_PROBLEM STATEMENT_
Leaving the pictures out, transcribe the records below exactly.

** Opening DATA block **

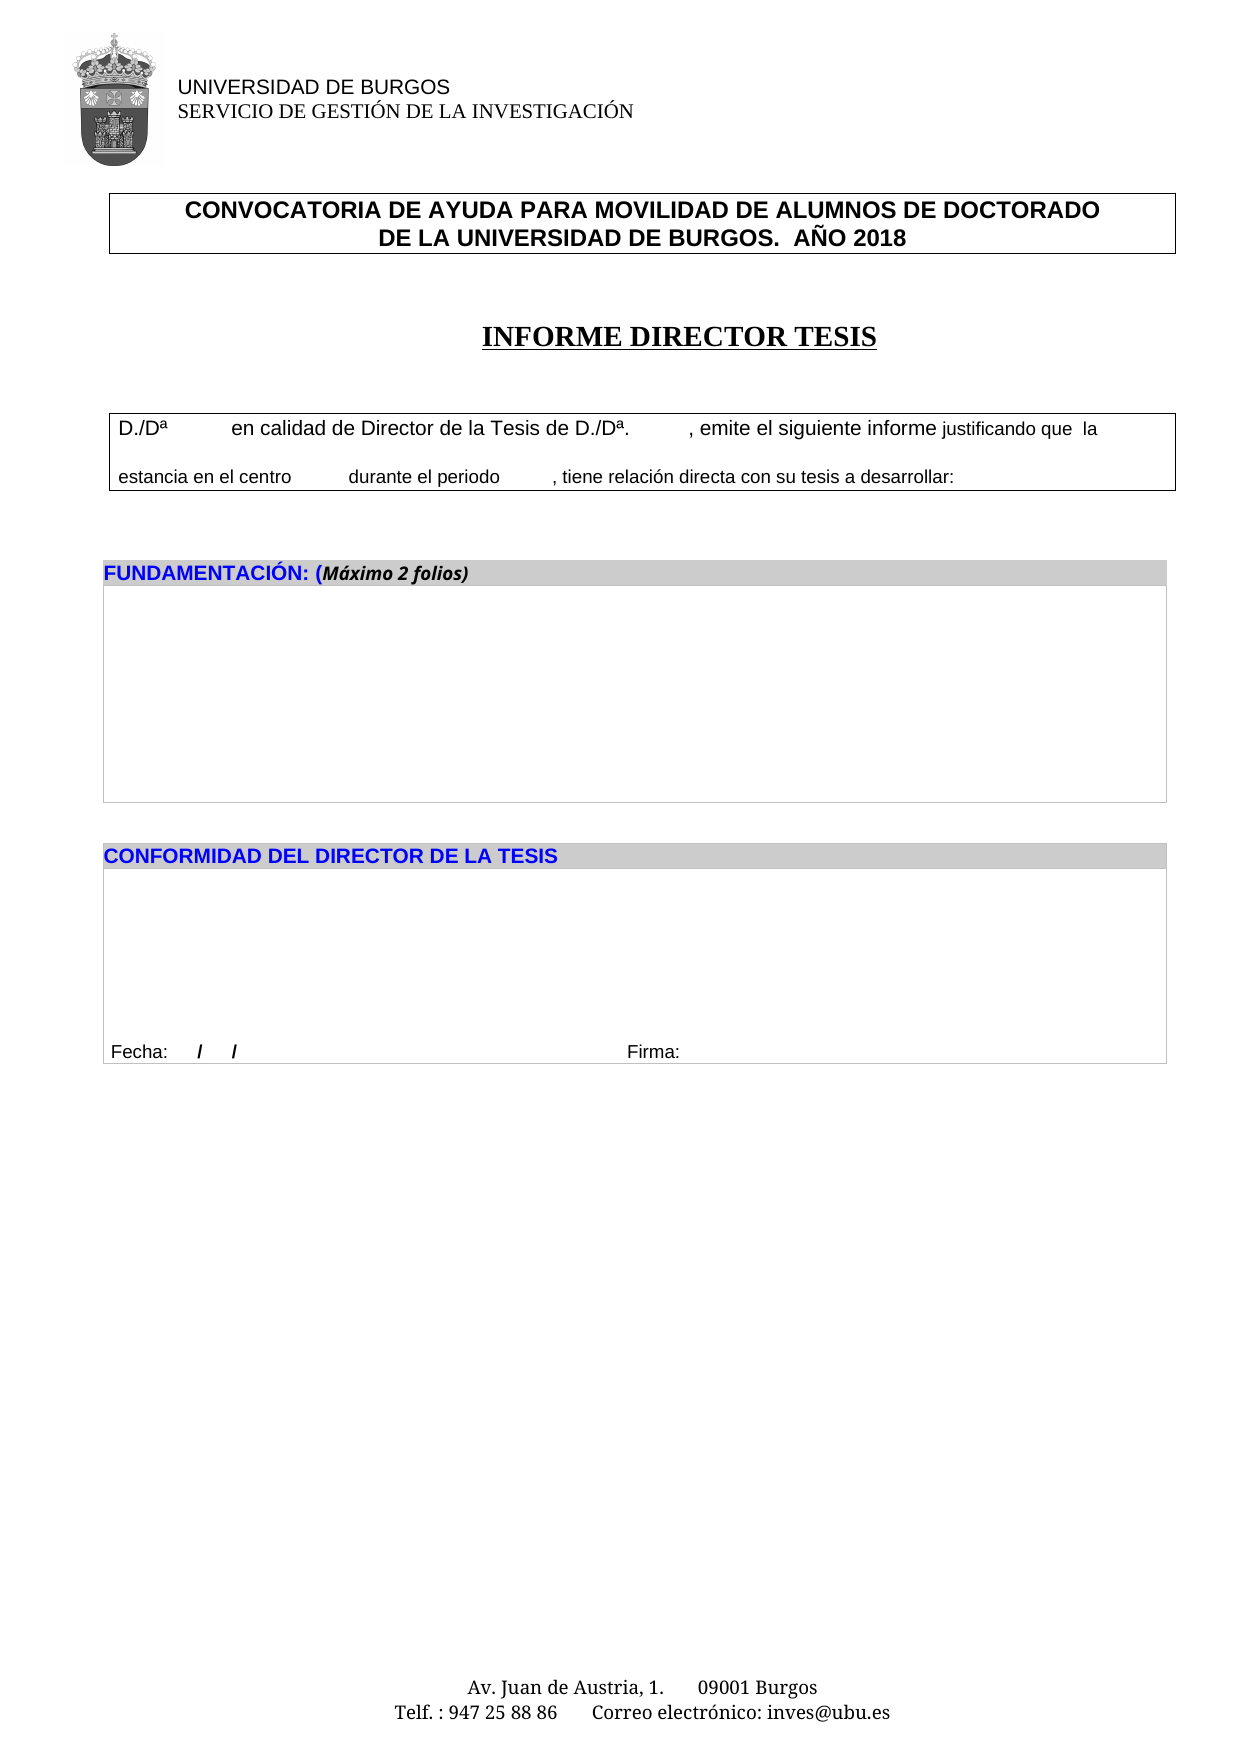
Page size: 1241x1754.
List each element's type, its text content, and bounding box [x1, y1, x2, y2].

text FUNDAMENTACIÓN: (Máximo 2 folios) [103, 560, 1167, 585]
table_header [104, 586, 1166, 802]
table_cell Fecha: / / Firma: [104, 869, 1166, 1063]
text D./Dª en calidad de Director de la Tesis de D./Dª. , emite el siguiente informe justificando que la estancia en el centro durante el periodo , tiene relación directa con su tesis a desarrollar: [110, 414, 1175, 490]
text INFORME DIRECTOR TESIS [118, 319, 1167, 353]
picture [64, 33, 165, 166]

** Closing DATA block **

_RESPONSE TO THE EXERCISE_
Page size: 1241x1754.
List each element's type, its text content, and bounding box [x1, y1, x2, y2].

text FUNDAMENTACIÓN: (Máximo 2 folios) [103, 560, 1167, 585]
table_header [104, 586, 1166, 802]
table_cell Fecha: / / Firma: [104, 869, 1166, 1063]
text D./Dª en calidad de Director de la Tesis de D./Dª. , emite el siguiente informe justificando que la estancia en el centro durante el periodo , tiene relación directa con su tesis a desarrollar: [110, 414, 1175, 490]
text INFORME DIRECTOR TESIS [118, 319, 1167, 353]
picture [64, 33, 165, 166]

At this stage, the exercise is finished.